My wife is so clever.
At the realization that my daughter is now off school and home all day long she announced to me that, "you're going to go mental." I presume this is why she came home from work late yesterday and then kept the kids up well after their bedtime jumping in sprinklers in the front yard while I dug holes in 90 degree heat for the ridiculous quantity of hosta's she bought. The kids eventually went to bed late but easy enough. But as any of you with kids will know, it's today that the "mental" part will come into play. Especially if they get up early. Effectively their mother has treated them like a bottle of root beer - shaken it up maliciously - and then handed it back to me saying, "I think this is yours...." and buggered off to the bar. I say bar - I obviously work and then the bar. Which is where she's headed right after work tonight (deservedly I might add- and it's technically a "working-drink" seeing as she's the Big Kahuna). My desperate need for a reprieve is apparently on hold until the weekend when I've been promised time to myself. Which I imagine I'll be using to mow the lawn.
My daughter was clearly delusional from the late-night as she would not stop singing, "there's a slinky on your winky" during the cold shower afterwards before bed. I kept telling her it was inappropriate but she kept fobbing me off by using the undeniable truth of, "no - it's funny." Can't argue with that. In fact she seems to have returned full-force to accosting me with urgent, incomprehensible nonsense. Take this short conversation after school yesterday that she seems to have completely understood - but I was entirely in the dark about.
Daughter: Daddy - I've hidden that picture of you for when the burglar comes back. That way he won't be scared.
Me: What burglar?
Daughter: The one with the eggs.
Me: Well obviously.
On the one hand it would be quietly disconcerting that a burglar feels comfortable popping in and out of my house even though he's met by my dog/kids (that's pretty much interchangeable and the same thing really). On the I'm inclined to believe that my daughter is the real victor here as she seems to have set up some sort of eggs-for-swag exchange system. And evidently we are doing quite well because I haven't noticed anything important missing (just one of my t-shirts, the can opener and my dignity is astray at the moment)

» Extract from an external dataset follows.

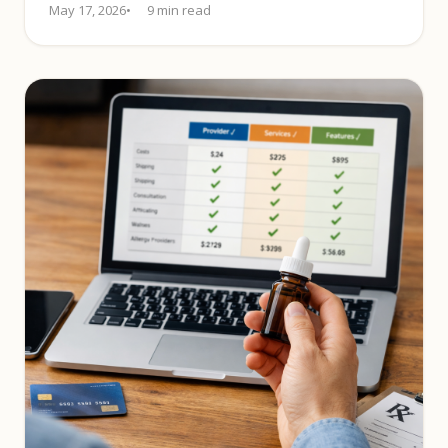
May 17, 2026
9 min read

In a similar vein of inappropriateness it also didn't help that she really wanted to give the librarian at the library a drawing she'd made. There are a bunch of people that work there - and my daughter didn't really care which one got the drawing - just that she could be altruistic and give one of her ace pictures to someone to make them happier. Which is sweet. It just would have been better if it had been the usual woman we see there and not the Very Chesty Girl working yesterday. Mostly because my daughter had oddly decided to draw a picture of me with massive hands reaching up to grab two of something in front of him.
"Ummm, my daughter drew you this...." said the massive pervert before he was arrested.